Security and broker integration safeguards

Optioneer is built as a portfolio tracking and analytics product for options traders. The platform helps users understand positions, balances, transaction history, and options activity they choose to synchronize or import.

Optioneer does not place trades, automate trading, manage brokerage accounts, or execute orders on behalf of users.

Broker integrations are designed for read-only access. Optioneer uses broker data for portfolio synchronization, analytics, and user-visible account summaries. We do not request permissions intended for order placement or trading authorization.

Users remain fully responsible for their brokerage accounts. Optioneer cannot submit, modify, cancel, or route orders, and the product does not include order workflows. Optioneer does not place trades or execute orders on behalf of users. Any brokerage activity remains inside the user's broker account and broker platform.

Optioneer uses HTTPS/TLS for secure transport between browsers, backend services, and authorized service providers. Sensitive records are protected using managed database and infrastructure controls, with access limited to authenticated application flows and operationally required personnel.

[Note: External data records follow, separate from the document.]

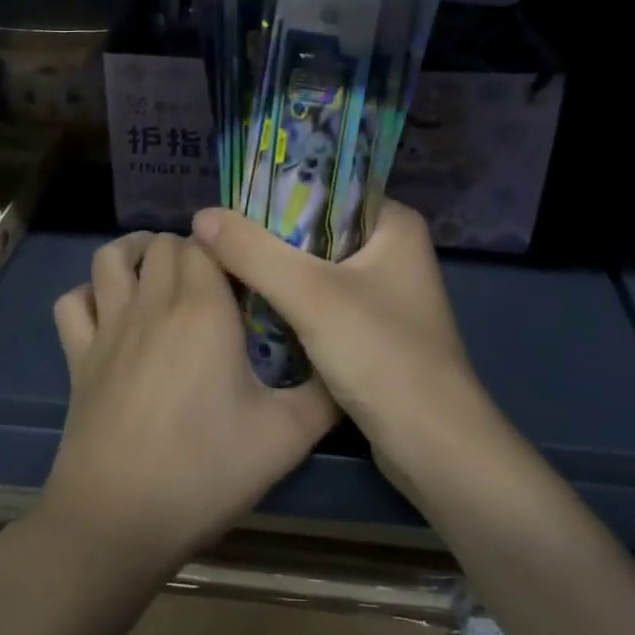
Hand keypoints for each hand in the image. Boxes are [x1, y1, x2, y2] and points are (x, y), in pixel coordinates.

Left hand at [41, 231, 336, 570]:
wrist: (118, 521)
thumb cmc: (206, 471)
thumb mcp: (286, 437)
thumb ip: (326, 394)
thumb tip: (346, 365)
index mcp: (203, 308)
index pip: (209, 243)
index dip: (227, 248)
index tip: (247, 274)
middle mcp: (153, 303)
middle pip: (163, 244)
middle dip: (189, 249)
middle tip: (213, 282)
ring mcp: (108, 328)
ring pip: (110, 258)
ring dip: (134, 253)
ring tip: (158, 272)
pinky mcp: (77, 357)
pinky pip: (71, 303)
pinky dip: (89, 294)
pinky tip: (110, 311)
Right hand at [190, 202, 491, 469]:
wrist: (433, 447)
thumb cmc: (381, 354)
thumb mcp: (310, 295)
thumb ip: (253, 252)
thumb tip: (201, 216)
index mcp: (393, 223)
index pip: (327, 187)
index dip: (276, 192)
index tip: (228, 202)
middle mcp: (392, 250)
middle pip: (317, 228)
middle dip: (269, 235)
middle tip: (216, 236)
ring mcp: (384, 292)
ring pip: (316, 267)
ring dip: (276, 270)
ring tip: (223, 264)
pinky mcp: (372, 329)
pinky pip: (321, 301)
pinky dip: (290, 302)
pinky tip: (251, 305)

Broker-synchronized data is stored so Optioneer can show positions, balances, transactions, options activity, and portfolio analytics to the account owner. We avoid storing data that is not needed for the product experience, and we separate user authorization from public product content.

Broker access is handled through user-authorized connection flows. Access credentials or tokens, where applicable, are treated as sensitive secrets, scoped to synchronization needs, and never displayed in the product interface. Users can disconnect broker access from Optioneer and may also revoke access directly with their broker.

At a high level, Optioneer records broker sync activity as durable portfolio events and then derives the portfolio views users see in the application. This event-oriented approach helps preserve an auditable history of imported broker changes without exposing internal systems or operational implementation details.

Users can disconnect a broker connection from Optioneer to stop future synchronization. Where a broker offers a separate authorization dashboard, users should also revoke Optioneer access directly from the broker to end future broker-side authorization.

Users can request deletion of imported broker data or deletion of their Optioneer account. Deletion requests are handled according to our privacy practices and legal retention obligations. See the Data Deletion page for the full public process.

• Role-based access patterns for application data and administrative workflows.
• Secure authentication and session handling for user accounts.
• Production monitoring for availability, errors, and security-relevant anomalies.
• Least-privilege handling for broker synchronization and support workflows.

If you believe you have found a security issue, contact support@optioneer.io with a clear description, affected area, and safe reproduction steps. We ask that researchers avoid accessing, modifying, or disclosing data that does not belong to them.

Optioneer is preparing OAuth-based broker integrations where supported by broker onboarding and approval processes. OAuth support will continue to follow the same read-only principle: synchronization and analytics, without trading permissions.